== The data

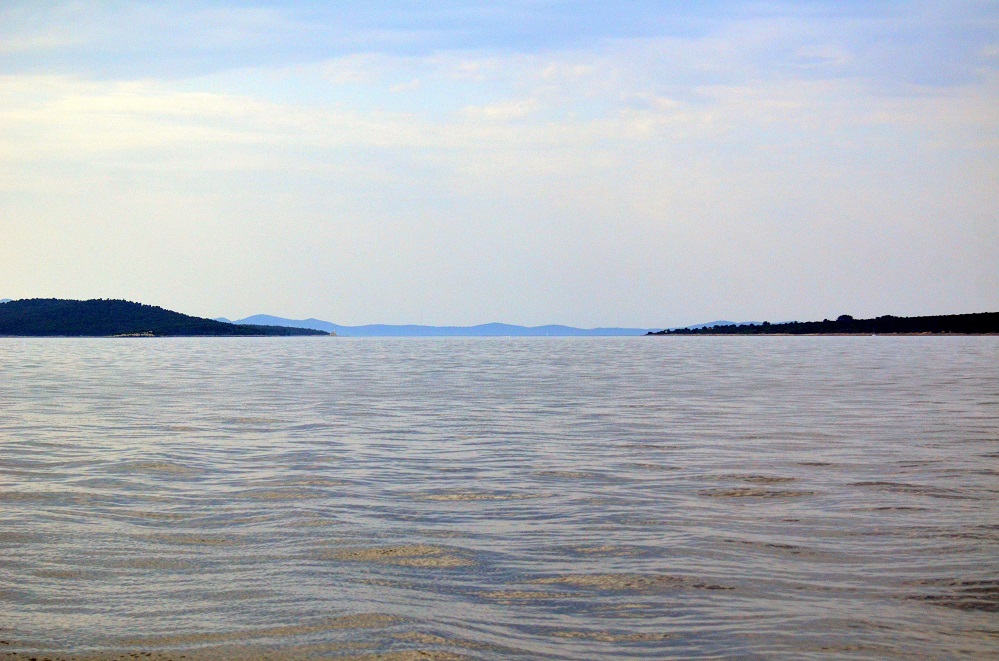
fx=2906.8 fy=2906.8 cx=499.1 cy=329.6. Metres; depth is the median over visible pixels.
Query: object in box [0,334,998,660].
water
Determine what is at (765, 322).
wooded shore
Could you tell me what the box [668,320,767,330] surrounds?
distant hill
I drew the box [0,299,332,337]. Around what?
hill
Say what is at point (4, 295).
sky
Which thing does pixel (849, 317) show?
tree
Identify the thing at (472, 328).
mountain range
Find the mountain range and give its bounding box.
[223,315,659,336]
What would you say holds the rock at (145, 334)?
on the hill at (8, 307)
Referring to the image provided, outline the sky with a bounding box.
[0,0,998,328]
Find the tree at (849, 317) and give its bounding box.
[836,314,853,321]
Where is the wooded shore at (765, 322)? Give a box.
[648,312,998,336]
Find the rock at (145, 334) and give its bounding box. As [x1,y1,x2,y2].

====

A faithful, word-for-word copy of the data is needed; the pictures should not appear in it.

fx=2906.8 fy=2906.8 cx=499.1 cy=329.6. Metres; depth is the median over visible pixels.
Query: object in box [0,334,998,660].
water
Determine what is at (765, 322).
wooded shore
Could you tell me what the box [668,320,767,330] surrounds?
distant hill
I drew the box [0,299,332,337]. Around what?
hill
Say what is at point (4, 295).
sky
Which thing does pixel (849, 317) show?
tree
Identify the thing at (472, 328).
mountain range
Find the mountain range and give its bounding box.
[223,315,659,336]
What would you say holds the rock at (145, 334)?
on the hill at (8, 307)
Referring to the image provided, outline the sky with a bounding box.
[0,0,998,328]
Find the tree at (849, 317) and give its bounding box.
[836,314,853,321]
Where is the wooded shore at (765, 322)? Give a box.
[648,312,998,336]
Find the rock at (145, 334) and give its bounding box. As [x1,y1,x2,y2].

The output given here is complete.